Saved data entries
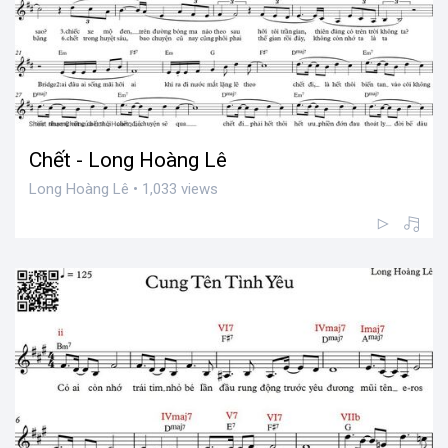
Chết - Long Hoàng Lê
Long Hoàng Lê • 1,033 views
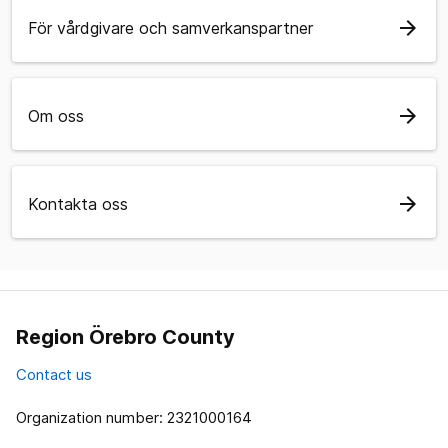
arrow_forward
För vårdgivare och samverkanspartner
arrow_forward
Om oss
arrow_forward
Kontakta oss
Region Örebro County
Contact us
Organization number: 2321000164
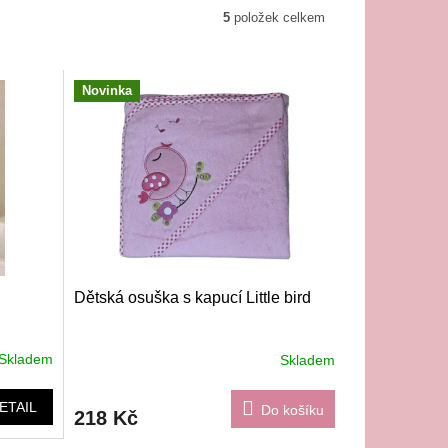
5
položek celkem
Novinka
Dětská osuška s kapucí Little bird
Skladem
Skladem
ETAIL
Do košíku
218 Kč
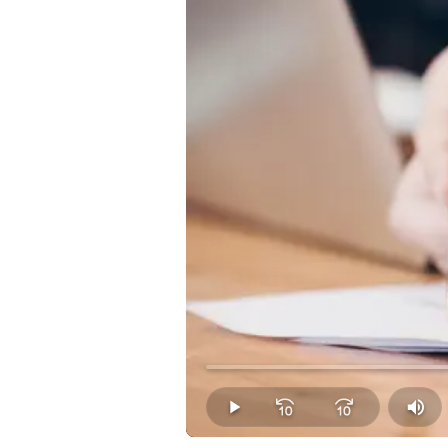
Loaded
:
0.00%
Play
Mut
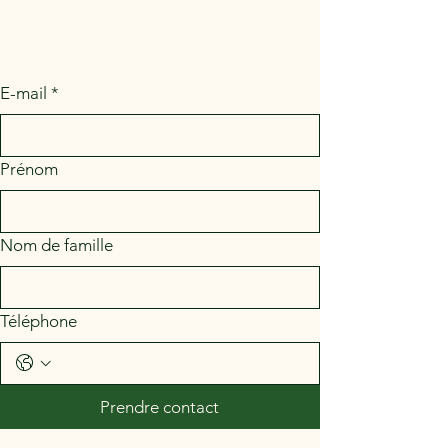
E-mail
*
Prénom
Nom de famille
Téléphone
Prendre contact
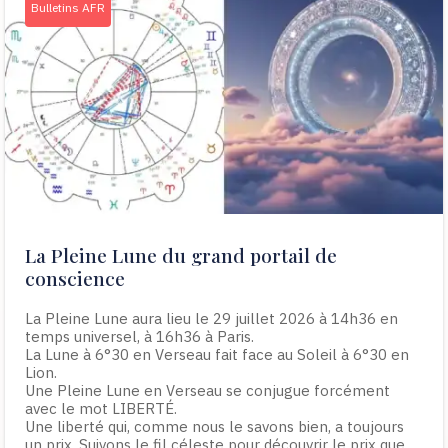
Bulletins AFR
La Pleine Lune du grand portail de
conscience
La Pleine Lune aura lieu le 29 juillet 2026 à 14h36 en
temps universel, à 16h36 à Paris.
La Lune à 6°30 en Verseau fait face au Soleil à 6°30 en
Lion.
Une Pleine Lune en Verseau se conjugue forcément
avec le mot LIBERTÉ.
Une liberté qui, comme nous le savons bien, a toujours
un prix. Suivons le fil céleste pour découvrir le prix que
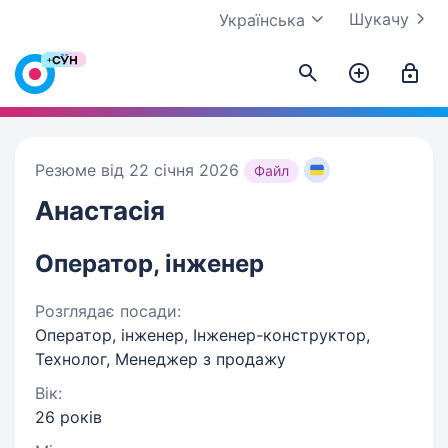
Шукачу
Українська
Резюме від 22 січня 2026
Файл
Анастасія
Оператор, інженер
Розглядає посади:
Оператор, інженер, Інженер-конструктор,
Технолог, Менеджер з продажу
Вік:
26 років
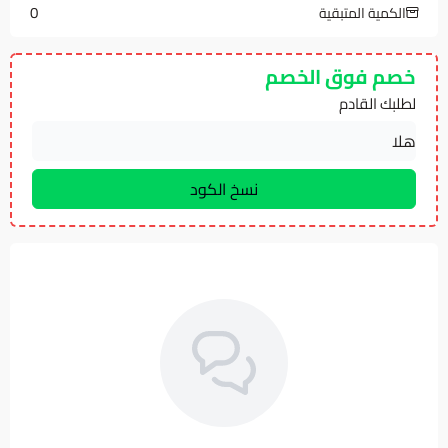
0
الكمية المتبقية
خصم فوق الخصم
لطلبك القادم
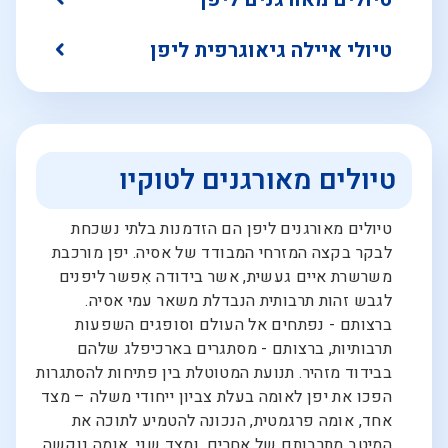
טיולי איילה גיאוגרפית ליפן
טיולים מאורגנים לטוקיו
טיולים מאורגנים ליפן הם הזדמנות בלתי נשכחת
לבקר בקצה המזרחי המבודד של אסיה. יפן מורכבת
משרשרת איים געשית, אשר בידודה אִפשר ליפנים
לגבש זהות תרבותית הנבדלת משאר עמי אסיה.
ברצותם - נפתחים אל העולם וסופגים השפעות
תרבותיות, ברצותם - מסתגרים בארכיפלג שלהם
בבידוד מזהיר. תנועת המטוטלת בין פתיחות להסתגרות
הפכו את יפן לאומה בעלת צביון ייחודי משלה – מצד
אחד, אומה פרגמטית, הנכונה להטמיע לתוכה את
המיטב מתרבותם של אחרים, ומצד שני, אומה נוקשה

- [Requirement]
All the records need to be set down word for word, with the images left out.

- [Result for this task]
Chết - Long Hoàng Lê
Long Hoàng Lê • 1,033 views
arrow_forward
För vårdgivare och samverkanspartner
arrow_forward
Om oss
arrow_forward
Kontakta oss
Region Örebro County
Contact us
Organization number: 2321000164
5
položek celkem
Novinka
Dětská osuška s kapucí Little bird
Skladem
Skladem
ETAIL
Do košíku
218 Kč
Loaded
:
0.00%
Play
Mut
E-mail
*
Prénom
Nom de famille
Téléphone
Prendre contact
Bulletins AFR
La Pleine Lune du grand portail de
conscience
La Pleine Lune aura lieu le 29 juillet 2026 à 14h36 en
temps universel, à 16h36 à Paris.
La Lune à 6°30 en Verseau fait face au Soleil à 6°30 en
Lion.
Une Pleine Lune en Verseau se conjugue forcément
avec le mot LIBERTÉ.
Une liberté qui, comme nous le savons bien, a toujours
un prix. Suivons le fil céleste pour découvrir le prix que
Шукачу
Українська
Резюме від 22 січня 2026
Файл
Анастасія
Оператор, інженер
Розглядає посади:
Оператор, інженер, Інженер-конструктор,
Технолог, Менеджер з продажу
Вік:
26 років
0
الكمية المتبقية
خصم فوق الخصم
لطلبك القادم
טיולי איילה גיאוגרפית ליפן
טיולים מאורגנים לטוקיו
טיולים מאורגנים ליפן הם הזדמנות בלתי נשכחת
לבקר בקצה המזרחי המבודד של אסיה. יפן מורכבת
משרשרת איים געשית, אשר בידודה אִפשר ליפנים
לגבש זהות תרבותית הנבדלת משאר עמי אסיה.
ברצותם - נפתחים אל העולם וסופגים השפעות
תרבותיות, ברצותם - מסתגרים בארכיפלג שלהם
בבידוד מזהיר. תנועת המטוטלת בין פתיחות להסתגרות
הפכו את יפן לאומה בעלת צביון ייחודי משלה – מצד
אחד, אומה פרגמטית, הנכונה להטמיע לתוכה את
המיטב מתרבותם של אחרים, ומצד שני, אומה נוקשה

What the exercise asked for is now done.